Curiously, while the banners may well change, depending on the cause de jure, the rioters' faces seem to be much the same.
Perish the thought of a rent-a-mob.
These orgies of social activism generally relate to same-sex marriage, logging, coal exports, the preservation of rare and endangered species as transmitted daily as part of the ABC's "news" agenda and where, apparently, 72 per cent of the national broadcaster's staff are Greensters or Laborites.
The visuals are usually followed by a few words on the meme of the day by, surprise, surprise, a concerned-looking Greens' leader Cassy O'Connor explaining why we should all be getting hot and bothered.
Or, latterly, Greens' Senator Nick McKim.
And so it came to pass that, while a perpetually angry vanguard wielded similar banners, amid this faux mayhem, one person held a placard announcing their opposition to a type of renewable energy.
"What's all this about?" the patient reader may well inquire, "an interloper mingling with the chattering classes opposed to the efficacy of solar and/or windmill-driven electricity?"
Well, no, not precisely.
For the aforementioned rowdy rebel wielded a poster proclaiming NO DAMS.
Where had this person been for the past 30 years?
The attention-getting announcement must at least cause some embarrassment to those who once opposed clean recyclable hydro power.
We looked more closely at the idiot box even if, in the mere seconds available, we were unable to assess whether the wielder was wearing a hand-knitted beanie, flares or a wide-collared paisley shirt.
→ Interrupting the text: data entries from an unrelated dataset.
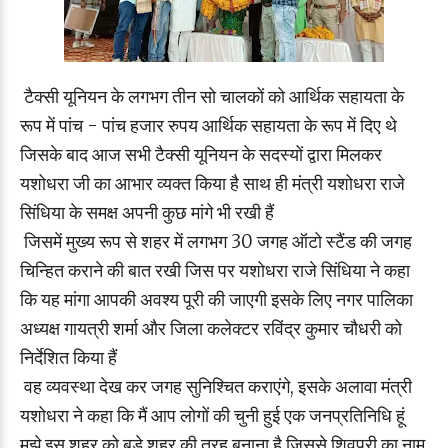
टैक्सी यूनियन के लगभग तीन सो चालकों को आर्थिक सहायता के
रूप में पांच - पांच हजार रुपय आर्थिक सहायता के रूप में दिए थे
जिसके बाद आज सभी टैक्सी यूनियन के सदस्यों द्वारा मिलकर
यशोधरा जी का आभार व्यक्त किया है साथ ही मंत्री यशोधरा राजे
सिंधिया के समक्ष अपनी कुछ मांगे भी रखी हैं
जिसमें मुख्य रूप से शहर में लगभग 30 जगह ऑटो स्टैंड की जगह
चिन्हित कराने की बात रखी जिस पर यशोधरा राजे सिंधिया ने कहा
कि यह मांगा आपकी अवश्य पूरी की जाएगी इसके लिए नगर पालिका
अध्यक्ष गायत्री शर्मा और जिला कलेक्टर रविंद्र कुमार चौधरी को
निर्देशित किया हैं
वह व्यवस्था देख कर जगह सुनिश्चित कराएंगे, इसके अलावा मंत्री
यशोधरा ने कहा कि मैं आप लोगों की चुनी हुई एक जनप्रतिनिधि हूं
मुझे इस शहर को बड़े शहर की तरह बनाना है जिससे शिवपुरी का नाम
Either way, we wondered could this sole opponent of slinging concrete structures across rivers to capture water before allowing it to run through turbines thus to light our homes was the last of a breed of those in favour of every renewable source of power but the obvious Tassie one.
It much reminded us of a late mate saddled with a peaceful, nay whimsical, approach to life who once attempted to explain at a social gathering the benefits of what is now the currently contentious subject of liquid-driven natural energy.
"For goodness sake," this furrow-browed sage announced, "they dam the water, take the electricity out of it and then let the stuff go, what's wrong with that?"
It did lead this correspondent to wonder whether some environmentalists may see the apparent irony of their former "No Dams" stance.
Perhaps not.
And furthermore to wonder what former, now late, premier and dam champion Eric Reece would have made of Victorian electricity being pumped into our state's grid.
"There, I told ya' so," "Electric Eric" would have growled.